Claudio (dit "Chiqui") Tapia, 58 ans, a été cité à comparaître devant la justice le 5 mars prochain, après une plainte déposée par l'organisme fiscal ARCA, qui le soupçonne d'évasion fiscale et d'appropriation de ressources de la sécurité sociale.
Le trésorier de l'AFA, Pablo Toviggino, est également cité à comparaître, le 6 mars.
L'interdiction de sortir du pays vise également trois autres dirigeants de l'AFA.
La décision de justice indique qu'"eu égard à la gravité des faits faisant l'objet de l'enquête (...) il convient de décréter l'interdiction de sortie du territoire à l'encontre des personnes nommées", sans toutefois préciser la durée de cette interdiction, en particulier jusqu'à la comparution ou au-delà.
Les autorités enquêtent pour déterminer si l'AFA a illégalement conservé les cotisations retraite de joueurs et d'employés, et omis de payer des impôts entre mars 2024 et septembre 2025.
Le juge a estimé qu'il existait "des motifs suffisants de soupçonner la participation des personnes nommées aux faits faisant l'objet de l'enquête", dans la décision publiée par plusieurs médias.
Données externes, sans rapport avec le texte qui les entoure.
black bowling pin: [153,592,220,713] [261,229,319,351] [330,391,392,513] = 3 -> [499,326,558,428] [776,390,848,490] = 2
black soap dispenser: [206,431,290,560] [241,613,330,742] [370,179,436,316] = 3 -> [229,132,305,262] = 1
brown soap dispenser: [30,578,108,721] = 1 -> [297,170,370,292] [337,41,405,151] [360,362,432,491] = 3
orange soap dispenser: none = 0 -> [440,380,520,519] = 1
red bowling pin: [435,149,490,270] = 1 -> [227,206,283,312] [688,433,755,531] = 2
Outre cette affaire, l'AFA fait l'objet d'une enquête pour blanchiment d'argent présumé, qui lui a valu une perquisition en décembre dernier.
La fédération argentine avait alors dénoncé une "campagne de diffamation" et affirmé que l'entrepreneur à l'origine de la plainte, écarté de l'organisation des matches amicaux de l'équipe nationale, championne du monde en titre, bénéficiait "du soutien du gouvernement national, plus précisément du ministre de la Justice, (Mariano) Cuneo Libarona".
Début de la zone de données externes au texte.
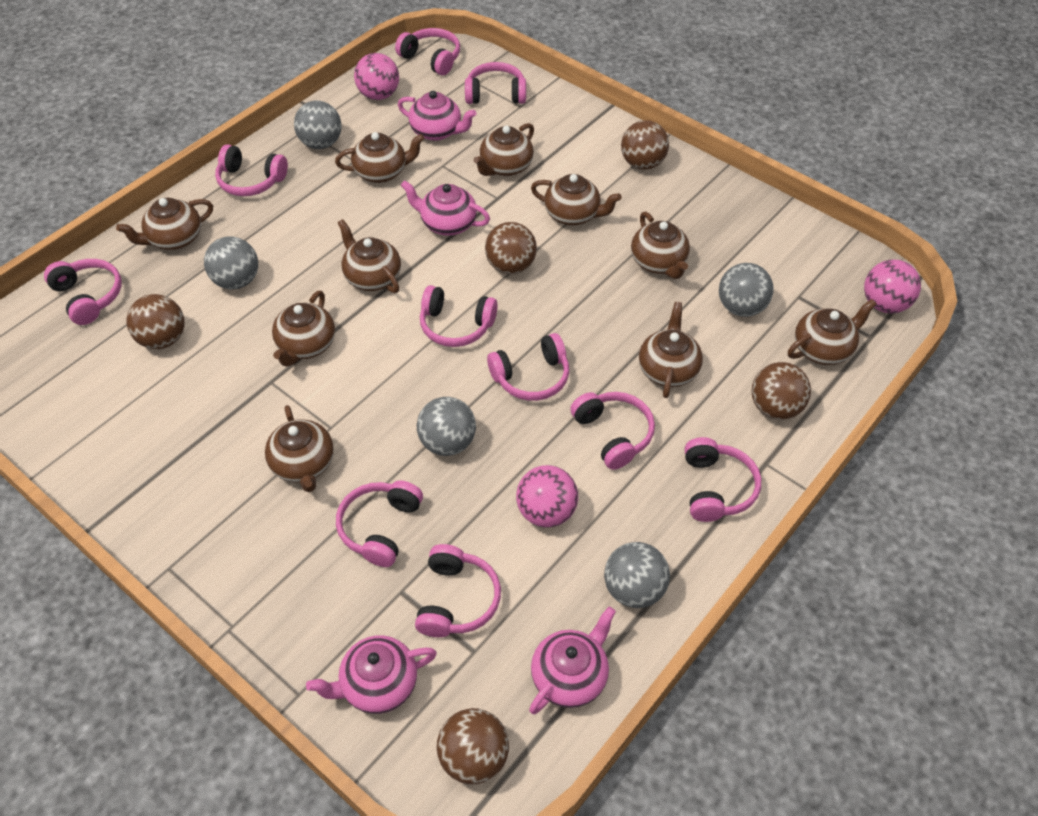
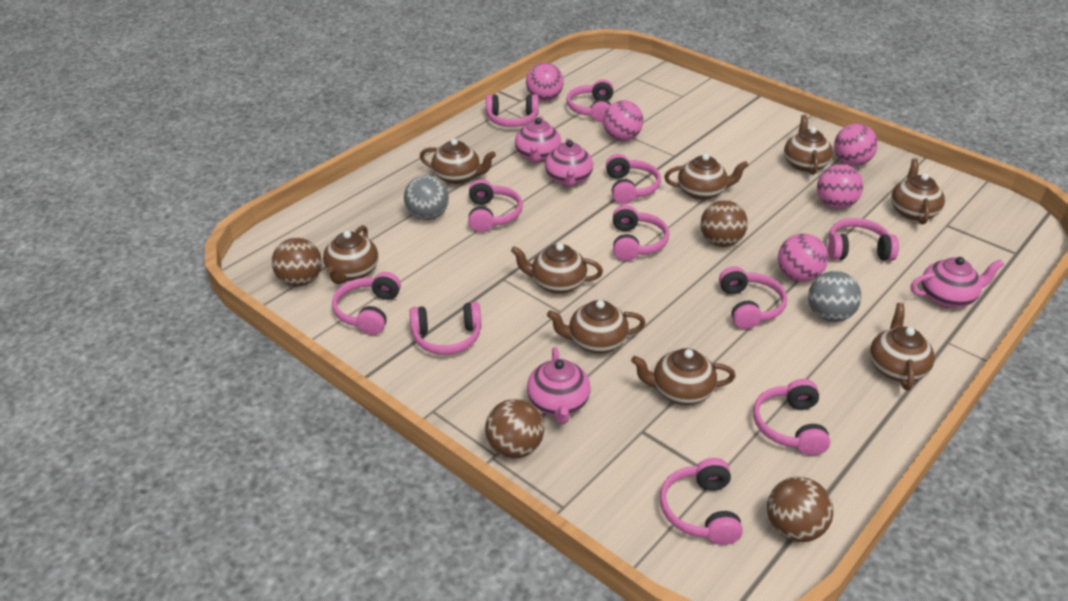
brown ball: [126,294,184,349] [437,708,509,784] [485,222,537,275] [621,120,669,170] [752,362,811,420] = 5 -> [272,238,322,287] [485,399,544,459] [700,200,748,247] [767,477,833,542] = 4
brown teapot: [116,198,213,250] [265,405,334,492] [272,291,335,367] [335,132,425,183] [338,219,401,293] [473,123,534,176] [531,174,622,225] [631,212,690,279] [639,302,703,398] [788,299,876,365] = 10 -> [323,225,378,284] [419,139,496,184] [511,243,603,294] [547,300,646,353] [631,348,736,405] [664,154,749,200] [784,115,833,175] [870,303,935,390] [891,159,945,224] = 9
grey ball: [204,236,258,289] [294,101,342,149] [417,397,476,456] [604,542,670,608] [719,263,774,317] = 5 -> [404,175,449,220] [808,271,861,322] = 2
pink ball: [354,53,399,100] [516,465,578,527] [864,260,921,313] = 3 -> [526,63,563,101] [603,100,643,141] [778,234,828,282] [817,164,863,209] [834,124,878,166] = 5
pink headphones: [44,259,122,325] [215,144,288,196] [336,480,423,567] [395,28,460,75] [415,544,501,637] [420,285,498,347] [465,62,526,104] [487,333,569,401] [570,392,655,470] [685,437,761,522] = 10 -> [332,272,401,335] [410,302,481,355] [468,179,523,233] [486,94,538,127] [566,79,614,122] [606,154,661,204] [613,205,669,261] [660,458,743,545] [719,266,787,329] [753,379,830,456] [828,218,899,261] = 11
Les relations sont tendues entre Claudio Tapia, à la tête du football argentin depuis 2017 et dirigeant au passé syndical, et le gouvernement du président ultralibéral Javier Milei.
M. Tapia est foncièrement hostile à l'idée de transformer les clubs argentins de football, traditionnellement associations de "socios" (membres), en sociétés anonymes sportives ouvertes aux capitaux étrangers, un modèle soutenu par Milei.